By Mike Wendling & John Sudworth
in Hudson, Florida
When the rain started to get really bad, Brent Berzett and David Hickmon sought refuge on their houseboat.
Their floating home in Hudson, about an hour north of Tampa, certainly wasn't the worst place to wait out Idalia, a major hurricane that made landfall on Florida's Big Bend on Wednesday morning.
"The wind wasn't too bad," Mr Berzett told the BBC on Wednesday afternoon as they were assessing the damage and mopping up puddles of sea water in their kitchen.
"The carpet's toast. And some of the furniture too," he said.
But they were safe, and their neighbours were OK as well.
Some people weren't so lucky and have lost more as the Category 3 hurricane, with winds up to 125mph (200km/h), barrelled through low-lying towns on Florida's west coast before making its way inland and into the state of Georgia.
The overall damage is still being assessed, but up and down the coast there is the sense that Idalia could have brought much worse destruction.
By Wednesday night, more than 225,000 people were still without power in Florida, and another 230,000 were in the dark in Georgia.

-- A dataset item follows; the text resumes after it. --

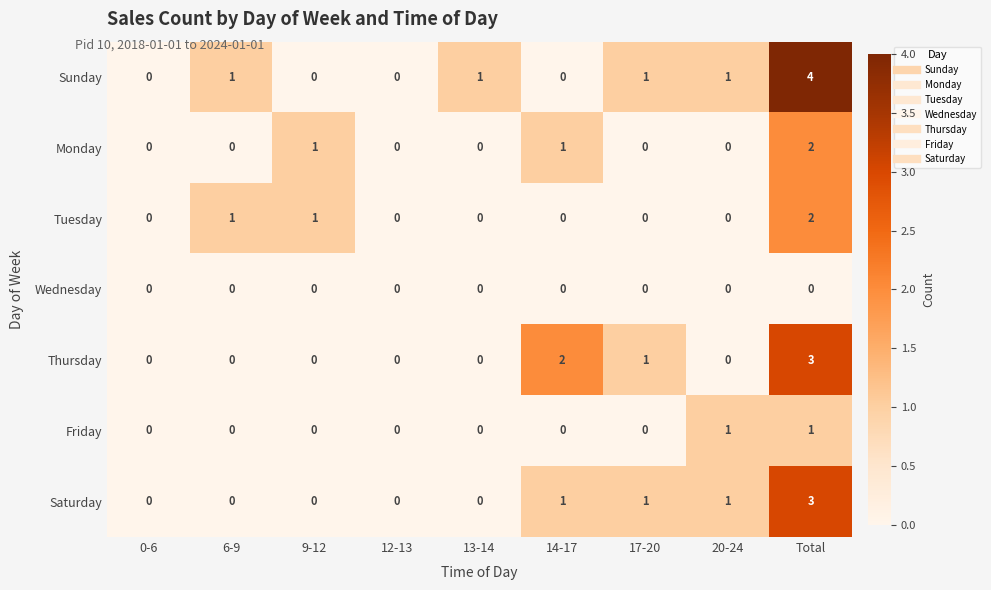

Which category has the highest value in the Monday series?

Total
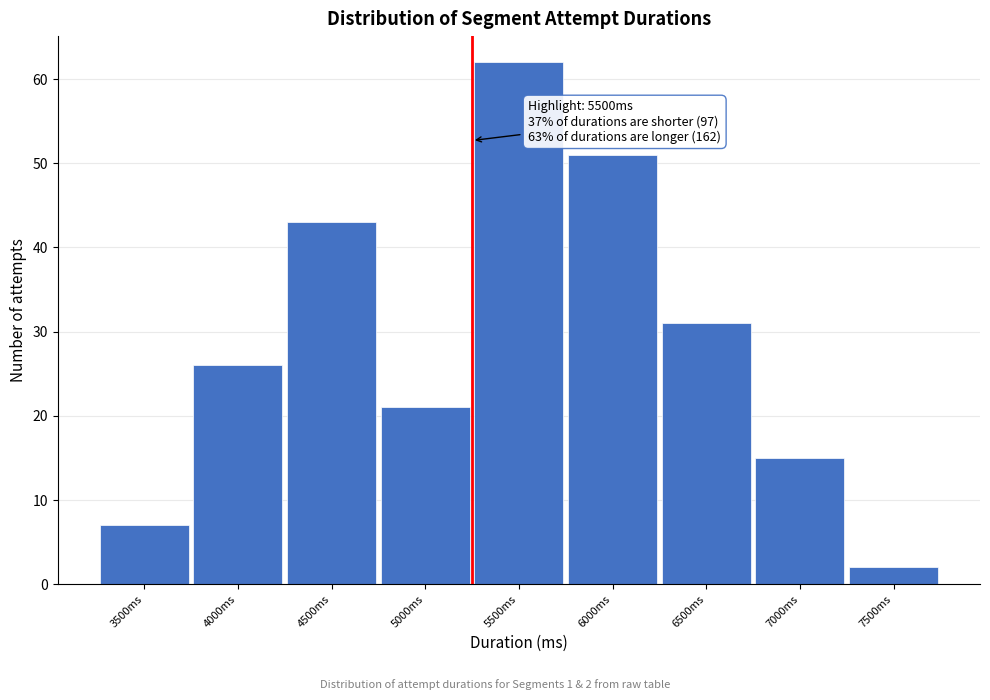

Reading right to left, extract all data points from this chart.

7500ms=2	7000ms=15	6500ms=31	6000ms=51	5500ms=62	5000ms=21	4500ms=43	4000ms=26	3500ms=7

"I've seen people sit in the dark for months after a hurricane," one linesman in Jacksonville told the BBC.
Up to 40,000 Florida power workers were on standby on Wednesday morning to move in and restore power once the storm passed.
Idalia was downgraded to a tropical storm as it passed through Georgia, though it still brought with it powerful winds and potentially life-threatening weather. Coastal and inland flooding is expected in parts of Georgia, as well as South Carolina and North Carolina, as the storm makes its way along the south-eastern US coast on Thursday.
President Joe Biden warned on Wednesday that the storm is "still very dangerous".
Multiple Florida counties are still under evacuation orders as of Wednesday evening.
Emergency management officials in Florida said that Perry, a historic town of 7,000 people southeast of Tallahassee, was one of the places that was badly hit.
The hurricane downed powerlines in the town and destroyed stores in its quaint downtown, where multiple businesses had caught fire. One video showed the roof of a gas station get knocked over amid the torrential downpour and powerful winds.
Cedar Key is another town that was badly hit by Idalia, experiencing an almost 9ft (2.7m) storm surge.
Officials said Idalia is the strongest storm to hit this part of Florida in more than 100 years.
There are no confirmed fatalities from the storm, but Florida Highway Patrol has reported that two men died in car crashes caused by rainy conditions.
The storm was felt by the family of Florida Governor Ron DeSantis, whose wife, Casey, wrote on social media that a 100-year-old oak tree fell on the couple's Tallahassee mansion while she and their three children were inside.
"Thankfully no one was injured," Casey wrote.
Earlier on Wednesday in Hudson, sheriffs and fire officials used boats and large vehicles to rescue dozens of people who had ignored the mandatory evacuation directive from floodwaters.
"Unfortunately people have their lifelong belongings, and some would rather weather the storm," said Pasco County Fire Chief Tony Perez told the BBC.
Resident Dan Montey climbed out of one rescue vehicle with his wife Sherri.
"We were warned last time and it didn't come, so this time we thought we'd wait it out," he said. "Well, here we are."
The smell of smoke from house fires lingered along the roads in Hudson and county sheriffs readied boats to plunge into the floodwaters.
But a feared storm surge didn't materialise along this stretch of coast, and within hours some residents were wading through what little water remained in order to assess the damage.
The picture was different further to the north.
In the coastal town of Weeki Watchi, in Hernando County, Daniel'e Junggust fears she lost everything.
She was pouring cold beers for the regulars at Tailgators bar, anxious about the damage to her ground-floor apartment just down the road. She hadn't yet been able to check in after spending the night with her mother inland, but she heard that the water had risen about 7ft or 8ft - enough to ruin everything inside.
"I tried to get as much out beforehand as I possibly could," she said.
In Hudson, Mr Berzett and Mr Hickmon made their way over their sodden carpet and kept the power to their home switched off as they tried to dry it out.
They moved from Iowa nine years ago, and they've noticed the storms have changed in that time.
"They just seem to be getting worse," Mr Berzett said.
It's a normally pretty stretch of coastline and jobs and family keep them in the area, but as they mopped up, they were having second thoughts about their Florida home.
"If I had my way," Mr Hickmon said, "I'd probably be back in the Midwest."